Listed records:
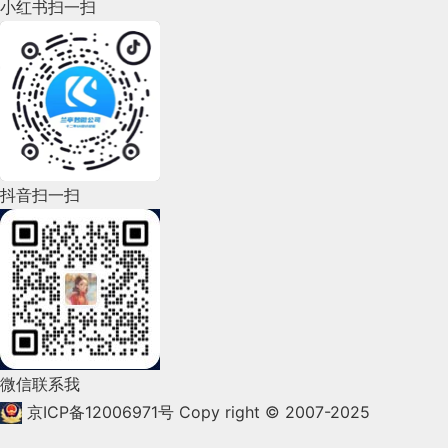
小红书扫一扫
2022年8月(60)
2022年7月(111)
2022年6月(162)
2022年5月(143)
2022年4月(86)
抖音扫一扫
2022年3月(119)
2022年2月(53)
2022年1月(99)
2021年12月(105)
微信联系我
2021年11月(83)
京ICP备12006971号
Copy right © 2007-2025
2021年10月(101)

* * *

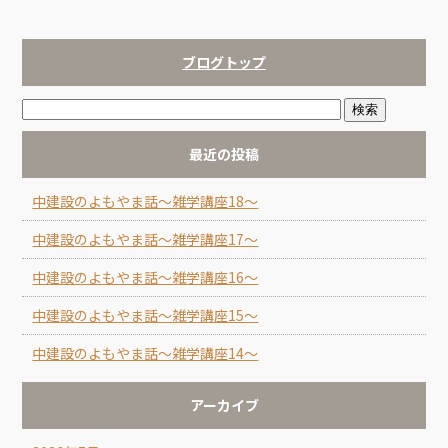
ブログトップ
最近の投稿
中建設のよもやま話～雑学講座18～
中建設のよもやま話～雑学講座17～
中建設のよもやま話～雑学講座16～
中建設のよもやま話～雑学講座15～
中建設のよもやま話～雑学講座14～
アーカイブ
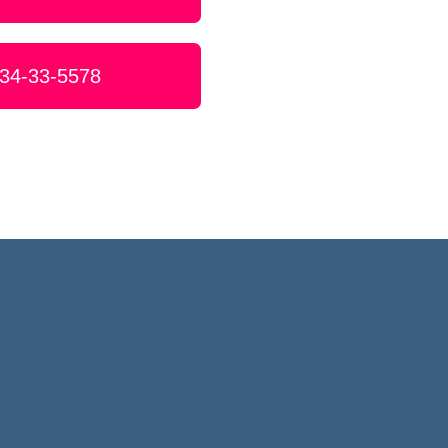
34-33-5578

* * *

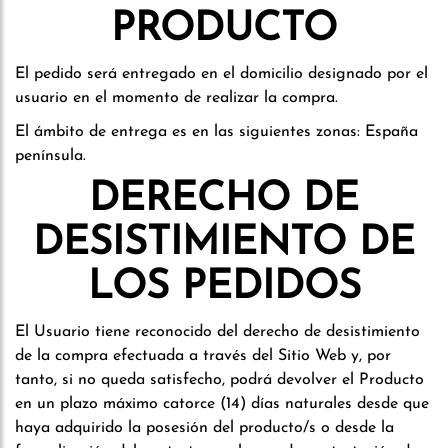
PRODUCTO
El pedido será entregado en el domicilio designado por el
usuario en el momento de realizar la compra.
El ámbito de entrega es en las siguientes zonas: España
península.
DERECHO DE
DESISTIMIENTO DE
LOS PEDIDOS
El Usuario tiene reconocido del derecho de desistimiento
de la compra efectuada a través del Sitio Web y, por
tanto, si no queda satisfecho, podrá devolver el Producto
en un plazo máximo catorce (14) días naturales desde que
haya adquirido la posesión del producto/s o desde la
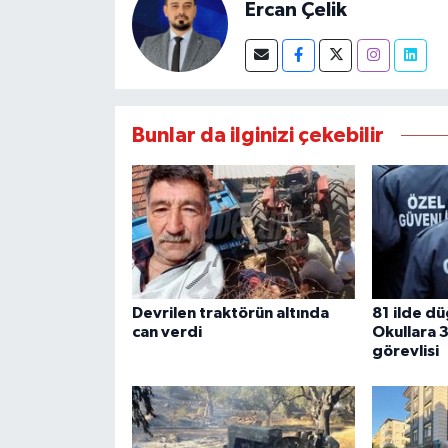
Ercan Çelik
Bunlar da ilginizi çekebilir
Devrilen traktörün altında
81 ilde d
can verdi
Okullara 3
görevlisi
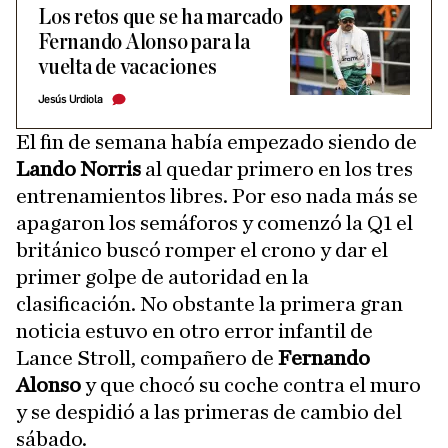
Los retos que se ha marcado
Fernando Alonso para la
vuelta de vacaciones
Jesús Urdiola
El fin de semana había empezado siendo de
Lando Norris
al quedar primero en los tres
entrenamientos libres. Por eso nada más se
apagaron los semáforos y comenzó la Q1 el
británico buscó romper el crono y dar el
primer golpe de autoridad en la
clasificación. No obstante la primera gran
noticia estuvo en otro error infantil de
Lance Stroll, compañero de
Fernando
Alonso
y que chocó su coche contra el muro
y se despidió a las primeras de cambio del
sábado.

What to do: Turn the lines that begin at the one containing "Los retos que se ha marcado" and stop after the one containing "primer golpe de autoridad en la" into a numbered list, leaving out any blank lines.

Result for this exercise:
1. Los retos que se ha marcado
2. Fernando Alonso para la
3. vuelta de vacaciones
4. Jesús Urdiola
5. El fin de semana había empezado siendo de
6. Lando Norris
7. al quedar primero en los tres
8. entrenamientos libres. Por eso nada más se
9. apagaron los semáforos y comenzó la Q1 el
10. británico buscó romper el crono y dar el
11. primer golpe de autoridad en la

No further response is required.